You would also define a unique index on (VendorID, TagID) so you can retrieve the tags for a vendor fairly easily. If you also want to retrieve the vendors for a tag, you can create another unique index on (TagID, VendorID).

Edited to add: Here's what some rows of the VendorTag table might look like.

VendorTag table

VendorTagID | VendorID | TagID | Created Timestamp
----------- | -------- | ----- | -------------------
          1 |        1 |     4 | 2020-12-27 16:44:10
          2 |        1 |     8 | 2020-12-27 16:44:10
          3 |        1 |    10 | 2020-12-27 16:44:11
          4 |        1 |    91 | 2020-12-27 16:44:11

Every column of every table contains one and only one value.

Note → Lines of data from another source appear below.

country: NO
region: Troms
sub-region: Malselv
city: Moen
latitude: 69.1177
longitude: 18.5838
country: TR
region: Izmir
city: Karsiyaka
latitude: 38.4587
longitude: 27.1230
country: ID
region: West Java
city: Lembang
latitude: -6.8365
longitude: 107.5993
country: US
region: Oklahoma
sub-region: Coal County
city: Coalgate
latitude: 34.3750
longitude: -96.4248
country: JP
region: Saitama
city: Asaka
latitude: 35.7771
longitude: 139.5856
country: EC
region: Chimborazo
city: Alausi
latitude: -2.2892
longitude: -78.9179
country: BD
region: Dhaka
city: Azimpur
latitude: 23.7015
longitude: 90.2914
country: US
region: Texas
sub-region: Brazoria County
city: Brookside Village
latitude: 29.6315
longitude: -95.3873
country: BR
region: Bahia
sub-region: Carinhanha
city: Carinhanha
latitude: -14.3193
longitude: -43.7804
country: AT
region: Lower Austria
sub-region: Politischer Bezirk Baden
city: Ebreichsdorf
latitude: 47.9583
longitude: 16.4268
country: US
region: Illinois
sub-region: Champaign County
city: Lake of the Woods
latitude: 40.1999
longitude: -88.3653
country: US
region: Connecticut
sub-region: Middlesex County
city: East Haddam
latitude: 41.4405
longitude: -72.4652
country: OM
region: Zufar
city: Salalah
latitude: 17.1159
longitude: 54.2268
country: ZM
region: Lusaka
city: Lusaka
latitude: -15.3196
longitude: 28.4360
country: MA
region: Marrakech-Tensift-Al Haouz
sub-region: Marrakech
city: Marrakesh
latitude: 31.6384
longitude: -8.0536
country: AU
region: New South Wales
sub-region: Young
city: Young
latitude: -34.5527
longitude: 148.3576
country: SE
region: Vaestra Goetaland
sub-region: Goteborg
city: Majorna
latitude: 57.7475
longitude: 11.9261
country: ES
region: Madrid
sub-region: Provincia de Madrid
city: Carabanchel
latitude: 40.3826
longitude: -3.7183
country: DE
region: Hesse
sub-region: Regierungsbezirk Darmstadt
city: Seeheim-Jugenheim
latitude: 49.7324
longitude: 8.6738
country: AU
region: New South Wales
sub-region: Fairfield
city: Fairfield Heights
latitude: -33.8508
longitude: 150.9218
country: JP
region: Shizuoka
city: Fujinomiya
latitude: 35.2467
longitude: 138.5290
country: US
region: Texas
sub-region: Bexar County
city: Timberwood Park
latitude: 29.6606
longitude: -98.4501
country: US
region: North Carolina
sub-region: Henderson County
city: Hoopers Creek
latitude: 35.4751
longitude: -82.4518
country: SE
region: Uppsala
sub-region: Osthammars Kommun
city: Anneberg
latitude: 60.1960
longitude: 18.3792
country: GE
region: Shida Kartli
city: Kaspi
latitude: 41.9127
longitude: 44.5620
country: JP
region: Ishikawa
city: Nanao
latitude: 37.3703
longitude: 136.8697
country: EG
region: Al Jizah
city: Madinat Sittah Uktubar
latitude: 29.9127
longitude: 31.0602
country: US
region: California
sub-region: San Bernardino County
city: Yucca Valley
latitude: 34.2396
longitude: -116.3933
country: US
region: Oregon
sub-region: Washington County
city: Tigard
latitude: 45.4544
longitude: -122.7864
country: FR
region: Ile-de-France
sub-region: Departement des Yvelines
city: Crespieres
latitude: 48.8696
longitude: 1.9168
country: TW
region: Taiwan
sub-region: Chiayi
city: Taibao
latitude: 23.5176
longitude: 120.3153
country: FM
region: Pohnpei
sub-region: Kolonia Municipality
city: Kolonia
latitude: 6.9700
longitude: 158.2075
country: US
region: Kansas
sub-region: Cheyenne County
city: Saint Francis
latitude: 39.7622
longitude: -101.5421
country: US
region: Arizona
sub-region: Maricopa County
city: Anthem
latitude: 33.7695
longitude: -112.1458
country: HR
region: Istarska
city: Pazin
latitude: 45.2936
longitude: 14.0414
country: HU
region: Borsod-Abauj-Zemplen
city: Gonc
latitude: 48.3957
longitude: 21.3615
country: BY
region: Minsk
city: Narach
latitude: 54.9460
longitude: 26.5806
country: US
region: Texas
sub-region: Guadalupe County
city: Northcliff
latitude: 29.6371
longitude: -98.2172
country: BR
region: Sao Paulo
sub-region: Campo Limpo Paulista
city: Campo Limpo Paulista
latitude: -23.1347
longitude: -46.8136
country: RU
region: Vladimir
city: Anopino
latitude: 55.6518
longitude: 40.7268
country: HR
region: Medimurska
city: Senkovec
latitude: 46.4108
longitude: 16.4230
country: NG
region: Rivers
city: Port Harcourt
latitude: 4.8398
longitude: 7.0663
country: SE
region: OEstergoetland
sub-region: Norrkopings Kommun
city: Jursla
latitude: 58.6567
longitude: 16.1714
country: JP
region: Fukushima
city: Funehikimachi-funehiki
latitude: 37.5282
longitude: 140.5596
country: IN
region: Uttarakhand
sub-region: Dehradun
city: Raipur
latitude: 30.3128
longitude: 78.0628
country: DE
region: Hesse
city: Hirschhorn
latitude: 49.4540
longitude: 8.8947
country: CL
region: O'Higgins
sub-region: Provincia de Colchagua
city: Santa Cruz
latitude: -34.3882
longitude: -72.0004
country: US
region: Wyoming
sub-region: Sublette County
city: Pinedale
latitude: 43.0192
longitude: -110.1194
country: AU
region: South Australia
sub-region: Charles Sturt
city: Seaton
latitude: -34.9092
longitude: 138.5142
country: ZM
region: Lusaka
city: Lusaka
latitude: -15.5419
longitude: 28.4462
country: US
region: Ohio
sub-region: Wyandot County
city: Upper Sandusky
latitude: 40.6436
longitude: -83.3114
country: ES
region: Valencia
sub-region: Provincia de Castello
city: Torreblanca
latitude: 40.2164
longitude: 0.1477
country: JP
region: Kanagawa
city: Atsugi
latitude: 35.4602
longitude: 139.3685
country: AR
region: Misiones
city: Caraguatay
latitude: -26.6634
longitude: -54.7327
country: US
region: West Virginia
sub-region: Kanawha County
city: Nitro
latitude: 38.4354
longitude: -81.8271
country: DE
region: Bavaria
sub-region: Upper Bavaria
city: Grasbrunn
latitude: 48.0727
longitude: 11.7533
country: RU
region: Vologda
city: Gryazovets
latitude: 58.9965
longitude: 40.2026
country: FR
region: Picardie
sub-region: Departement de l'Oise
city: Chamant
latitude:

That's one of the points of database normalization. No duplicate information in the database is another point of database normalization.

Upvotes: 4

Gerard H. Pille
Gerard H. Pille

Reputation: 2578

Create a table "vendor_tags", with two columns, id and name. In that table you would have rows like

5,Burgers
8,Desserts
...

The "id" column would serve as the primary key to that table.

There is no "vendor_id" in your example.